Unnamed: 0,R&D Spend,Administration,Marketing Spend,State,Profit
0,165349.2,136897.8,471784.1,New York,192261.83
1,162597.7,151377.59,443898.53,California,191792.06
2,153441.51,101145.55,407934.54,Florida,191050.39
3,144372.41,118671.85,383199.62,New York,182901.99
4,142107.34,91391.77,366168.42,Florida,166187.94


While the first 3 Features are numerical, 'State' is a categorical feature.

### Now, we're about to perform 4 tasks: 
#### 1. Fill Missing Values
#### 2. One-Hot encode 'State'
#### 3. Normalize
#### 4. Split training and testing data

Before we proceed, let's store the data frame in an array X and y, where X is the matrix of features and y is an array of output values

In [6]:
X = data.iloc[:,:-1].values
y = data.iloc[:,-1].values

### 1. Fill Missing values
#### We'll be using Sklearn's Imputer library for this task

In [10]:
from sklearn.preprocessing import Imputer
imputer = Imputer(missing_values='NaN',strategy='mean',axis=0)
━━━━━━━━━━━━━━━━━━━━
(EXERCISE OBJECTIVE):
Resume the preprocessing notebook on the R&D, administration, marketing and profit data, starting right after the line "imputer = Imputer(missing_values='NaN',strategy='mean',axis=0)".
━━━━━━━━━━━━━━━━━━━━
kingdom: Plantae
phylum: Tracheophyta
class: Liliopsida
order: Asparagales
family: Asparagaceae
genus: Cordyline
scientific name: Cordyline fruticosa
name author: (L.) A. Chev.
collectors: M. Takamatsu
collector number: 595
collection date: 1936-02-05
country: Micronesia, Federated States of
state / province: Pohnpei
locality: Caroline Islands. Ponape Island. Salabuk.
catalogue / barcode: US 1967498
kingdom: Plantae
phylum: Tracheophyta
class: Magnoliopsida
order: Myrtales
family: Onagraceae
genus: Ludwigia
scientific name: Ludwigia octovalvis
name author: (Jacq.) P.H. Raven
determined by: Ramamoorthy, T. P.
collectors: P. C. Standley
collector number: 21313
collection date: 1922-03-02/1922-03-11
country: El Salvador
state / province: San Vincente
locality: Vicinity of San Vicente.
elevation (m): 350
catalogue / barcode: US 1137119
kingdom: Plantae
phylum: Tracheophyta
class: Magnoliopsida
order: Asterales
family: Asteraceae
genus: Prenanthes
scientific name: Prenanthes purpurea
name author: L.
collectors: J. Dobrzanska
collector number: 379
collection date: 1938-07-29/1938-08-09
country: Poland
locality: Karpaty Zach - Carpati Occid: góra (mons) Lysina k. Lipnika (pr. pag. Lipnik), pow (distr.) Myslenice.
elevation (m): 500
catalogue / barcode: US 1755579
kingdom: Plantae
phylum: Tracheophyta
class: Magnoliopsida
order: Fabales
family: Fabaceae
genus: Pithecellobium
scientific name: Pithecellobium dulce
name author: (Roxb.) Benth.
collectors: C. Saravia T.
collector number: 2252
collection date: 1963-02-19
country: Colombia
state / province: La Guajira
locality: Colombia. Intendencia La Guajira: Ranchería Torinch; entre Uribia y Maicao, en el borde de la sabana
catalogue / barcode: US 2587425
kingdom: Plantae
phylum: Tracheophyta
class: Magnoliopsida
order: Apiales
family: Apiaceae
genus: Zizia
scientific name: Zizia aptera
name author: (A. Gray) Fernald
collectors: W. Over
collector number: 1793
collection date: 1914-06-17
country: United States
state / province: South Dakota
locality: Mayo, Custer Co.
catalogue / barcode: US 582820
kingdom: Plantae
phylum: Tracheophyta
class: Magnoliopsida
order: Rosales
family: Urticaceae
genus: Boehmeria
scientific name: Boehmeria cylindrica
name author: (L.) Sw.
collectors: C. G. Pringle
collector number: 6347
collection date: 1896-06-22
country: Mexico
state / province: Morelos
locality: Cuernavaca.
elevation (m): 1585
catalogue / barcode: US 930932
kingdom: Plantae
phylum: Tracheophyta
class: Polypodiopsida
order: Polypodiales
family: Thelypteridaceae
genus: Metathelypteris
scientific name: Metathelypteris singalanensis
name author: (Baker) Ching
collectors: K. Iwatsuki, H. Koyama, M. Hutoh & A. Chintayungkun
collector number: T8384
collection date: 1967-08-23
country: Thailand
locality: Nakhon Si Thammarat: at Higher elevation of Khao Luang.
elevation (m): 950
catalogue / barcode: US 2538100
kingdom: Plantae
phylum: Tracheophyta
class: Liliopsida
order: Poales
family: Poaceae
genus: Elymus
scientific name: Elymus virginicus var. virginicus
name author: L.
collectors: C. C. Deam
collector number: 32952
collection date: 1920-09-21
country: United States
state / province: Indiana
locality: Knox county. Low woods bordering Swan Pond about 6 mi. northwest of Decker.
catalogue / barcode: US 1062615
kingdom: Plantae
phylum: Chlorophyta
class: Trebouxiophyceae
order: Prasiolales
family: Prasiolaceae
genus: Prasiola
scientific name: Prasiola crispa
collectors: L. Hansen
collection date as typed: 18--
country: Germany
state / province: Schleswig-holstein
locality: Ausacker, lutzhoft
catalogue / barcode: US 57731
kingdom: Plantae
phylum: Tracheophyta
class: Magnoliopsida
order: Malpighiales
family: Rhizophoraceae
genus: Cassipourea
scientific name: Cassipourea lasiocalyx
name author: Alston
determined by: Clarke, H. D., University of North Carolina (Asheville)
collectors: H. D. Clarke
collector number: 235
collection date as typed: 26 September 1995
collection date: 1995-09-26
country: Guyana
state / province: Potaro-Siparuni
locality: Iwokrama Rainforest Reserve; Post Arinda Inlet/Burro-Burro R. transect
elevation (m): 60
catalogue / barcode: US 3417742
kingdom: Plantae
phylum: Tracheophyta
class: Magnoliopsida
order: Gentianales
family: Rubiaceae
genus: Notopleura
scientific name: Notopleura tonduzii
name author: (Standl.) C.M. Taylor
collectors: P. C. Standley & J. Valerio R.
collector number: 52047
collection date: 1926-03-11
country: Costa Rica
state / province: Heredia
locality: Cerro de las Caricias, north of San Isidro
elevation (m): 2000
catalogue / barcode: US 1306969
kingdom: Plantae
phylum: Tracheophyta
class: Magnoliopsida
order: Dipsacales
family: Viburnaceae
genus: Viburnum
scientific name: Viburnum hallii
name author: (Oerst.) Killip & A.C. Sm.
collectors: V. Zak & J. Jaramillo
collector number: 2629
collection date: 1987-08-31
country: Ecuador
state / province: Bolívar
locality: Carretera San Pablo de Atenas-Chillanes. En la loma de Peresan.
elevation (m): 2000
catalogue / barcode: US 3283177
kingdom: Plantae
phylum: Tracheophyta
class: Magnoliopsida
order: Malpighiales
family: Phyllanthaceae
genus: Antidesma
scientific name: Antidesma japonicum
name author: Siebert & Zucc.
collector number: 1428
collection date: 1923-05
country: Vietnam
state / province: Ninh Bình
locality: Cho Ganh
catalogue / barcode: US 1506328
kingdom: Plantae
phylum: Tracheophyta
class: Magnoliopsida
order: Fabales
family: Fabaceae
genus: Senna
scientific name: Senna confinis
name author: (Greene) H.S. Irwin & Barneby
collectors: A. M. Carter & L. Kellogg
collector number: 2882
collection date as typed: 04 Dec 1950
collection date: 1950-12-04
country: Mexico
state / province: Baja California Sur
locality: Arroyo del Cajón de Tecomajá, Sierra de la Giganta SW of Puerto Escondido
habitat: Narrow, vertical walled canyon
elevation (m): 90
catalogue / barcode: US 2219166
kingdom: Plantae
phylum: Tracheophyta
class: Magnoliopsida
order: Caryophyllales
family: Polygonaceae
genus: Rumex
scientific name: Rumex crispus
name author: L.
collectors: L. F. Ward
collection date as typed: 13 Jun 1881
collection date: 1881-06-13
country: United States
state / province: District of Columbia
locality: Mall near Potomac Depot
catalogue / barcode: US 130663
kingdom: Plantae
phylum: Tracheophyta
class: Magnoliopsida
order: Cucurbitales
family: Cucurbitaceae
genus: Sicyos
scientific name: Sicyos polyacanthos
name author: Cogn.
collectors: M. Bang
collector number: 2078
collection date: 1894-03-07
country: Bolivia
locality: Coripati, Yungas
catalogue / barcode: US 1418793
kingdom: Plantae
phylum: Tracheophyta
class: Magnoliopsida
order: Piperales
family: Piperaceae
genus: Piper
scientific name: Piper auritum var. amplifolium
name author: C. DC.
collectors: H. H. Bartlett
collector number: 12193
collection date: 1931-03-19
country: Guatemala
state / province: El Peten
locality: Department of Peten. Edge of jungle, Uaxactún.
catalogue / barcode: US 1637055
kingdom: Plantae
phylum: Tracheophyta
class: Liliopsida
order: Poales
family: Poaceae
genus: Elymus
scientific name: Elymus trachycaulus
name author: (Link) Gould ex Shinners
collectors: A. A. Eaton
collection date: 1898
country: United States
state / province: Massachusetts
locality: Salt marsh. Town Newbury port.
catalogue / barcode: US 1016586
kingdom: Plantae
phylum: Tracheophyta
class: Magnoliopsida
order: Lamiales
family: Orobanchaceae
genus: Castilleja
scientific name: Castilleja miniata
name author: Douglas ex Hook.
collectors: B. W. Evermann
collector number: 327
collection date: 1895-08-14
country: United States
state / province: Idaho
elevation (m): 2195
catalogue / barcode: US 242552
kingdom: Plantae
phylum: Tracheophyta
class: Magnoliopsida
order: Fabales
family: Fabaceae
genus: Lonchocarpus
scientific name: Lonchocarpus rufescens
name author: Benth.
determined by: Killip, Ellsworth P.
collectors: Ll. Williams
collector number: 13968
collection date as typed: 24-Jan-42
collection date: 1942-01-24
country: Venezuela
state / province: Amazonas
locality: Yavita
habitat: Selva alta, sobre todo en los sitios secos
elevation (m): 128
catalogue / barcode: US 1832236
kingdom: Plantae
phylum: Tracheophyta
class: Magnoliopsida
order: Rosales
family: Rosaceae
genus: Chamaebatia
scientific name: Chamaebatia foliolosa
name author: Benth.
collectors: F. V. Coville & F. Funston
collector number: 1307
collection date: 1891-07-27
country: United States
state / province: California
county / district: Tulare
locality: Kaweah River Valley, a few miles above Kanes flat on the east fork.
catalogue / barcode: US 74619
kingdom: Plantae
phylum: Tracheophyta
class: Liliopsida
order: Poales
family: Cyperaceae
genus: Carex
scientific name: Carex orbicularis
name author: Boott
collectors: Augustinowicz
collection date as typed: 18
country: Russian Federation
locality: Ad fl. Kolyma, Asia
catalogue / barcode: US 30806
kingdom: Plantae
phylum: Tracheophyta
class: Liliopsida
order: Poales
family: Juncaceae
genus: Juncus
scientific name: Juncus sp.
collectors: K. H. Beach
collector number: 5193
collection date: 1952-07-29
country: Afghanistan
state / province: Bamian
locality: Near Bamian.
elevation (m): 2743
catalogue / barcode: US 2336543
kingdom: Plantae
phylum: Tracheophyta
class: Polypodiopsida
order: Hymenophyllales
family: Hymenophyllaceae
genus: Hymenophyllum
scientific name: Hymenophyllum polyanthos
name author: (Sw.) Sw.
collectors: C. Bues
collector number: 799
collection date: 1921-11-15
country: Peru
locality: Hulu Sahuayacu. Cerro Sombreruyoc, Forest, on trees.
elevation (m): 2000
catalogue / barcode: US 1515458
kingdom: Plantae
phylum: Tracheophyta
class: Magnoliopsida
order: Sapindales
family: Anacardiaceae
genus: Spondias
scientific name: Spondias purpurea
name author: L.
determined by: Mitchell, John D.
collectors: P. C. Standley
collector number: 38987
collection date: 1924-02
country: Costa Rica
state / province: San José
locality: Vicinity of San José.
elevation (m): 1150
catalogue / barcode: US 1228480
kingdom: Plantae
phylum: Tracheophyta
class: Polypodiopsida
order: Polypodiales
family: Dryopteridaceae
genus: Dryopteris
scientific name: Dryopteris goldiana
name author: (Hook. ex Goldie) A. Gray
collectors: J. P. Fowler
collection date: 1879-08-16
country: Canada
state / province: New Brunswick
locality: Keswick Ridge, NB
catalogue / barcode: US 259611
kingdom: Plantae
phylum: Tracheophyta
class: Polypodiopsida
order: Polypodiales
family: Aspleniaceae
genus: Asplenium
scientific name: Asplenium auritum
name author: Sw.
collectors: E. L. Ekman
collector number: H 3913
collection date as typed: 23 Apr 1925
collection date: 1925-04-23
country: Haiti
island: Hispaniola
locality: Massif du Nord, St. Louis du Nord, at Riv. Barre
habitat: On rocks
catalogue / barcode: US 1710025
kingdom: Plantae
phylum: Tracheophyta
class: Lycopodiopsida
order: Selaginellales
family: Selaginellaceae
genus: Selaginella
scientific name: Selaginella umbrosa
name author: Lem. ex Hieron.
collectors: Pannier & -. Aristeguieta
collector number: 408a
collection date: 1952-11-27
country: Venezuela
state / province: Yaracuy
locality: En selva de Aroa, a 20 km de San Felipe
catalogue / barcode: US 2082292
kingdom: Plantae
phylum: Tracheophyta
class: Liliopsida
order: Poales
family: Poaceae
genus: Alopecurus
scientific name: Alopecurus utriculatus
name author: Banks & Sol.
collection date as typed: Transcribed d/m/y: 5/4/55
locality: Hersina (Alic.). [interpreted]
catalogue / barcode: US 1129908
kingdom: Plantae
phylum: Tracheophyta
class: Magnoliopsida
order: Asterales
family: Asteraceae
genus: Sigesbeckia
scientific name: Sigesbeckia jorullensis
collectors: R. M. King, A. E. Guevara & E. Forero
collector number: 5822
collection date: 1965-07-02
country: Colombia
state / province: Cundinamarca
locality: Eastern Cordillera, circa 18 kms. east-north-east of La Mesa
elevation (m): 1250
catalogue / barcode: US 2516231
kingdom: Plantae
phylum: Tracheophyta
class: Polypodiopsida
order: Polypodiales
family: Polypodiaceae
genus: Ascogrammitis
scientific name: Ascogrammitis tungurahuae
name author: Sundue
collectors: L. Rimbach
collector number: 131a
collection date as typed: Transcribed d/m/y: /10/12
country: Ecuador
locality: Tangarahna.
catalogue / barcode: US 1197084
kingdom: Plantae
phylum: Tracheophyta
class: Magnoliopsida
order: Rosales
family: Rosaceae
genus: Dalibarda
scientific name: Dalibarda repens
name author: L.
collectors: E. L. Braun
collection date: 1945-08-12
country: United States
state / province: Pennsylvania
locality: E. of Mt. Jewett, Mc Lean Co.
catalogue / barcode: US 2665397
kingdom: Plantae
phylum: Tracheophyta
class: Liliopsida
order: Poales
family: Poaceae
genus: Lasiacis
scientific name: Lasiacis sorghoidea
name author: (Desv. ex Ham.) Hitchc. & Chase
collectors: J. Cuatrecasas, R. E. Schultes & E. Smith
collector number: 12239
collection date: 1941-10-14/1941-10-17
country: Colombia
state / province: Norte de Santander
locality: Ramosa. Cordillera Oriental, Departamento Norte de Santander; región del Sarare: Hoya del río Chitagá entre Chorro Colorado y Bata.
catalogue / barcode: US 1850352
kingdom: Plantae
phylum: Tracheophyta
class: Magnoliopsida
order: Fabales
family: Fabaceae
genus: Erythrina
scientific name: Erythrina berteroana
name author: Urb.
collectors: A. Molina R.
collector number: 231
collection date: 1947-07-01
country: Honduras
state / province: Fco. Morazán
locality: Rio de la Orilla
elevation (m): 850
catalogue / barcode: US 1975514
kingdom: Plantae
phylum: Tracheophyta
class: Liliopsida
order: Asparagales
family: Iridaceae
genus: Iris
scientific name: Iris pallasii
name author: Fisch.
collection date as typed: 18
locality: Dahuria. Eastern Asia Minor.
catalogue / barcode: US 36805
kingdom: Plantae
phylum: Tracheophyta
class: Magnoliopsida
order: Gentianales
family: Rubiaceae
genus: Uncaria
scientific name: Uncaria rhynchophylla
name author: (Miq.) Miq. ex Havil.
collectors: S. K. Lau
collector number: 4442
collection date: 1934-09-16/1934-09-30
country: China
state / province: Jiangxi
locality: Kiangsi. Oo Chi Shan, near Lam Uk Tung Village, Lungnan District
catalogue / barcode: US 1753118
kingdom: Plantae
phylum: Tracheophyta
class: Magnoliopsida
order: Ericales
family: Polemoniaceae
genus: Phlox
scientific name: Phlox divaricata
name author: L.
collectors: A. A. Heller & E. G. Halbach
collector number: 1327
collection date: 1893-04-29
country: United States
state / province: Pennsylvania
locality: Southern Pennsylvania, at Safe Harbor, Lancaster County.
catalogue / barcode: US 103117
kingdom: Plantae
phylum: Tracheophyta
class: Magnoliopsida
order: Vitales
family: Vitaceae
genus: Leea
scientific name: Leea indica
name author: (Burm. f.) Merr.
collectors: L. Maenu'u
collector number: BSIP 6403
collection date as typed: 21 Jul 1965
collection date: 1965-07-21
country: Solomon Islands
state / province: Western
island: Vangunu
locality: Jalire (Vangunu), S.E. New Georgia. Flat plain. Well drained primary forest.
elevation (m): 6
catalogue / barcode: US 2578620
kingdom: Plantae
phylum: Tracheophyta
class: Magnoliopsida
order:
━━━━━━━━━━━━━━━━━━━━
(EXERCISE RESULT):
# imputer = imputer.fit(X[:,:-1])
X[:,:-1]= imputer.fit_transform(X[:,:-1])

### 2. One-Hot encoding

#### We'll first Label encode State, and then One-hot encode it

In [16]:
from sklearn.preprocessing import LabelEncoder

labelencoder = LabelEncoder()
X[:, -1] = labelencoder.fit_transform(X[:, -1])

In [17]:
X[:,-1]

array([2, 0, 1, 2, 1, 2, 0, 1, 2, 0, 1, 0, 1, 0, 1, 2, 0, 2, 1, 2, 0, 2,
       1, 1, 2, 0, 1, 2, 1, 2, 1, 2, 0, 1, 0, 2, 1, 0, 2, 0, 0, 1, 0, 2,
       0, 2, 1, 0, 2, 0], dtype=object)

But, just label encoding isn't enough. In fact, it can cause many problems. Why?

Let's one-hot encode it

In [19]:
from sklearn.preprocessing import OneHotEncoder
onehotencoder = OneHotEncoder(categorical_features = [-1])
X = onehotencoder.fit_transform(X).toarray()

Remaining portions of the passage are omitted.